The complaint alleges that the datasets used to train the AI models included content obtained from websites notorious for sharing books through torrent systems, such as Bibliotik, Library Genesis, and Z-Library. The plaintiffs claim that their works were included in these datasets without their consent.
Sarah Silverman, Christopher Golden, and Richard Kadrey assert that the AI models, when prompted, provide summaries of their books, thereby violating their copyrights. The exhibits presented as evidence include specific examples of ChatGPT summarizing Silverman’s Bedwetter, Golden’s Ararat, and Kadrey’s Sandman Slim. Notably, the chatbot fails to include any of the copyright information originally included with the published works.
Meta, in particular, is targeted in a separate lawsuit pertaining to its LLaMA models, a series of open-source AI models unveiled in February. The authors assert that their books were included in the datasets used to train LLaMA, and they allege that these datasets were acquired unlawfully.
The complaints highlight Meta’s own documentation on LLaMA, which acknowledges the sources of their training datasets, including one called ThePile compiled by EleutherAI. The lawsuit argues that ThePile was created using the content of the Bibliotik private tracker, among others. The authors claim that these shadow libraries are overtly illegal.
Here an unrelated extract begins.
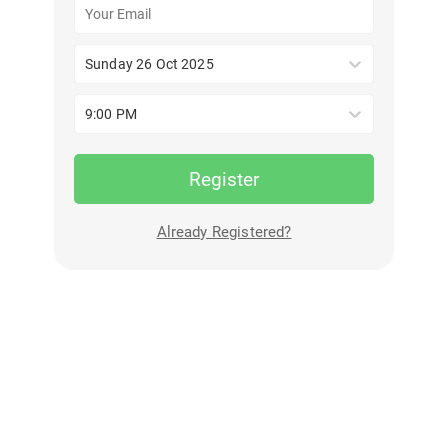
Sunday 26 Oct 2025
9:00 PM
Register
Already Registered?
In both lawsuits, the authors stress that they never granted permission for their copyrighted books to be used as training material for these AI models. The allegations include multiple counts of copyright infringement, negligence, unjust enrichment, and unfair competition. The plaintiffs are seeking statutory damages, restitution of profits, and other appropriate remedies.
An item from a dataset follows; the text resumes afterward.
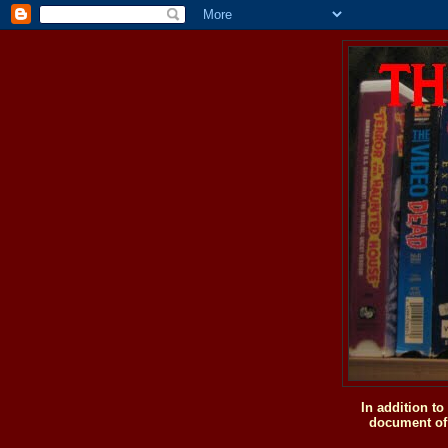
In addition t
document of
Joseph Saveri and Matthew Butterick, the authors’ legal representatives, highlight on their LLMlitigation website that they have been contacted by other concerned writers, authors, and publishers who share concerns about ChatGPT’s ability to generate text similar to copyrighted materials, potentially encompassing thousands of books.
Saveri, together with Butterick, is initiating legal action against AI companies on behalf of programmers and artists. In another ongoing case, Getty Images has filed a lawsuit alleging that Stability AI, the creator of the AI image generation tool Stable Diffusion, trained its model using millions of copyrighted images. Mona Awad and Paul Tremblay are also being represented by Saveri and Butterick in a similar case involving Meta’s chatbot.
The lawsuits serve as a call to address the concerns of content creators regarding the unauthorized use and potential infringement of their copyrighted works by AI models. These developments signal the need for increased oversight and regulations within the AI industry to protect intellectual property rights and ensure fair compensation for creators.